Text passage:
----

Offred (Elisabeth Moss) is a Handmaid and the focus of the entire story. Her role is that of silent breeding vessel, the one who waits quietly until summoned for "the Ceremony," in which a husband penetrates her while the Wife watches. In this world where pollution has led to widespread infertility, a Handmaid submits and is expected to deliver children. One job and one job only.
For a start, what is startlingly magical about the series is the formidable contrast between the bleakness of the material and the opulence of the treatment. There is a visual opulence that would pleasantly enchant were it not devoted to such a terrifyingly oppressed world. Director Reed Morano, who handles the initial three episodes, has a lengthy résumé as a cinematographer and her honed, nurtured skill is on full display here. Much of the series is filmed as extremely tight close-ups on Moss's face. That face, in turn, is restricted by the wimple that Handmaids are obliged to wear – a device to blinker them and make them look eternally downward.
Moss, in that wimple, is a marvel to behold. Her flexible face conveys everything. Every hesitation telegraphed by her lips, eyes and the slightest shift of mouth movement is fiercely resonant. This is the kind of acting that soars in the arena of highgrade TV drama these days. Moss became a star doing it as Peggy on Mad Men, but The Handmaid's Tale is a near-solo triumph of anchoring an entire series in facial deportment. It is breathtaking to watch.
While Morano's direction and Moss's acting oblige the viewer to enter into Offred's grim, closed world, the director also allows, with exquisite timing, the perspective to become wider, deeper and airy, and thus present us with a full perspective and context for this ghastly world in which Offred exists. The bodies of men hang from a highway overpass or, seen from above, the Handmaids form a circle around a man allegedly convicted of a crime, and are invited to mete out punishment. (That scene is stomach-churningly horrific.) There is such care taken with the timing of shifts in visual purpose that the viewer sometimes feels slapped hard on the face.
But it is Offred's inner life that is the engine of the story. Her interior monologue guides us and she is a tender, passionate, bitter, bawdy and angry woman. That is her core. The Handmaids, who don't trust each other, talk mostly in bland religious bromides: "Praise be his bounty." "May the Lord be with you." But we hear Offred's inner voice. She swears, insults and rages. "I need to scream. I need to grab the nearest machine gun."
There is so much to be extrapolated from The Handmaid's Tale as a contemporary series. Acres of space have already been devoted to the parallels with the views on gender equality and reproductive freedom that sometimes emanate from within the Trump administration.
But it is foremost a triumph of television storytelling. It is another in a growing list of major dramas that dwell on large themes of American life and recent history, that universal meaning, in a resonant, memorable and profoundly serious manner. It takes the audience into territories of profound unease about the role of women. And it is, at the same time, enormously entertaining. It is essentially a thriller about the trapped heroine escaping to safety, or not, and it is also about that most Steven Spielbergian theme, the reunification of family.
No potential viewer should be put off by the wider, societal themes that have generated so much punditry. Extrapolate this: Atwood's novel, already a classic, benefits hugely from the scope and ambition of television today.

----

Recorded data:
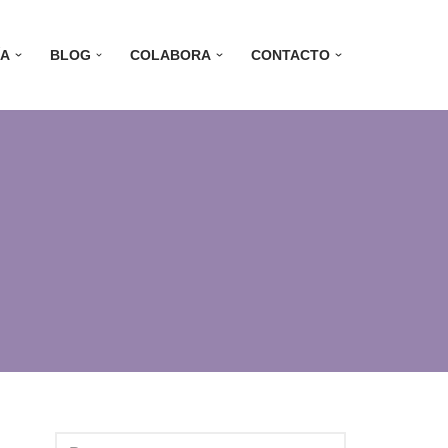
ÍA
BLOG
COLABORA
CONTACTO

----

Directions:
1. In the review of The Handmaid's Tale, translate this sentence into Spanish: "Much of the series is filmed as extremely tight close-ups on Moss's face."
2. What purpose does the wimple serve, according to the review of The Handmaid's Tale? Answer in one to three sentences.
3. Using the review of The Handmaid's Tale, decide whether each statement agrees with it. For each, answer yes or no and quote the words that decide it. (a) Reed Morano directs the first three episodes. (b) In the world of the series, war has caused widespread infertility. (c) Moss became a star playing Peggy on Mad Men.

Answers by item:
1. Gran parte de la serie está filmada en primerísimos planos del rostro de Moss.

2. The Handmaids must wear the wimple as a device to blinker them and make them look eternally downward. In the series, it also restricts Moss's face.

3.
(a) Yes: "Director Reed Morano, who handles the initial three episodes"
(b) No: "pollution has led to widespread infertility"
(c) Yes: "Moss became a star doing it as Peggy on Mad Men"